AVAILABLE RECORDS >>

--

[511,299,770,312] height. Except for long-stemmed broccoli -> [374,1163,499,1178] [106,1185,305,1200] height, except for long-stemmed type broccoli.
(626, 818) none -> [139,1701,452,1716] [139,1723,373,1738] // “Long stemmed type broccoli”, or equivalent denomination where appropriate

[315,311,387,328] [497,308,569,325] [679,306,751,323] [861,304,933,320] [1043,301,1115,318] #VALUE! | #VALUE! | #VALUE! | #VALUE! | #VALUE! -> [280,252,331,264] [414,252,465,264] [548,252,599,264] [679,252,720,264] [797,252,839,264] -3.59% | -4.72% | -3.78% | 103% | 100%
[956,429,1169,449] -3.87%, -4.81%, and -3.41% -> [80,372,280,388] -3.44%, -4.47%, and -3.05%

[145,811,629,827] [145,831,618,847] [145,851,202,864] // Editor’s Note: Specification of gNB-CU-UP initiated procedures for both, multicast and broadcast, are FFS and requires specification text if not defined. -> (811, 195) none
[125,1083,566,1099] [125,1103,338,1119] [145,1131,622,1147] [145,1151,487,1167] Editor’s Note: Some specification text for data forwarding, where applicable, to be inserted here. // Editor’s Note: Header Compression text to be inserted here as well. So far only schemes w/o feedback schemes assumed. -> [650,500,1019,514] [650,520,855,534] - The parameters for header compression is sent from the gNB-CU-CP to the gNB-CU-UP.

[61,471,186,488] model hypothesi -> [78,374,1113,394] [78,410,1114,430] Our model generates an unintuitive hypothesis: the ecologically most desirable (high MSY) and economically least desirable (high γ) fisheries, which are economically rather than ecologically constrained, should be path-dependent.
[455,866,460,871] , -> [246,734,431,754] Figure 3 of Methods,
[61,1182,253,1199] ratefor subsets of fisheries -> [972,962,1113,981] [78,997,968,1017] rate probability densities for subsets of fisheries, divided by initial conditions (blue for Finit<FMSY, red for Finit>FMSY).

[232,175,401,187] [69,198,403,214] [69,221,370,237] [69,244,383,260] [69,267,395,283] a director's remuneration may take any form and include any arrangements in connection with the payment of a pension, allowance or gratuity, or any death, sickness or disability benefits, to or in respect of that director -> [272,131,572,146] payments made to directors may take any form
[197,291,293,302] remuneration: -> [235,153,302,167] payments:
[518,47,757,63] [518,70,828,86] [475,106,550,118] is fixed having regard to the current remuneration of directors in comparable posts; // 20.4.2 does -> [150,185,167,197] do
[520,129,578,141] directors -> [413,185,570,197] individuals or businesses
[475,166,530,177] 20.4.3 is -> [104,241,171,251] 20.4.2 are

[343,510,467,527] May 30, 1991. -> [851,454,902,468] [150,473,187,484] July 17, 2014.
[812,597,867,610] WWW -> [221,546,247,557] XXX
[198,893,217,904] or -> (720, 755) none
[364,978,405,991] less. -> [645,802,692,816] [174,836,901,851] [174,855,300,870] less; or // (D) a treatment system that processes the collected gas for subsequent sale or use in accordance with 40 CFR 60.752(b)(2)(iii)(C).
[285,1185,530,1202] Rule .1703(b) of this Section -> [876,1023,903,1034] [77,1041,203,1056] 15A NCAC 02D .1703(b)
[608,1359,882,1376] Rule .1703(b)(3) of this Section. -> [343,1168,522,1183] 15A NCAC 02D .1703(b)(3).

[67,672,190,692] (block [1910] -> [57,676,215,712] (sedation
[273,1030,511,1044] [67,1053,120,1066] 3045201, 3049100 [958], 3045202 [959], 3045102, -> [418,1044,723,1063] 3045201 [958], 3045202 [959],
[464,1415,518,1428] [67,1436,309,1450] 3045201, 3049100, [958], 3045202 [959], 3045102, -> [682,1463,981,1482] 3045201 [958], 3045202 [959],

--

TASK GOAL >>
Please print the records above exactly from their first line. End with the line containing "[956,429,1169,449] -3.87%, -4.81%, and", and include it.

SOLUTION TO THE PROBLEM >>
[511,299,770,312] height. Except for long-stemmed broccoli -> [374,1163,499,1178] [106,1185,305,1200] height, except for long-stemmed type broccoli.
(626, 818) none -> [139,1701,452,1716] [139,1723,373,1738] // “Long stemmed type broccoli”, or equivalent denomination where appropriate

[315,311,387,328] [497,308,569,325] [679,306,751,323] [861,304,933,320] [1043,301,1115,318] #VALUE! | #VALUE! | #VALUE! | #VALUE! | #VALUE! -> [280,252,331,264] [414,252,465,264] [548,252,599,264] [679,252,720,264] [797,252,839,264] -3.59% | -4.72% | -3.78% | 103% | 100%
[956,429,1169,449] -3.87%, -4.81%, and -3.41% -> [80,372,280,388] -3.44%, -4.47%, and -3.05%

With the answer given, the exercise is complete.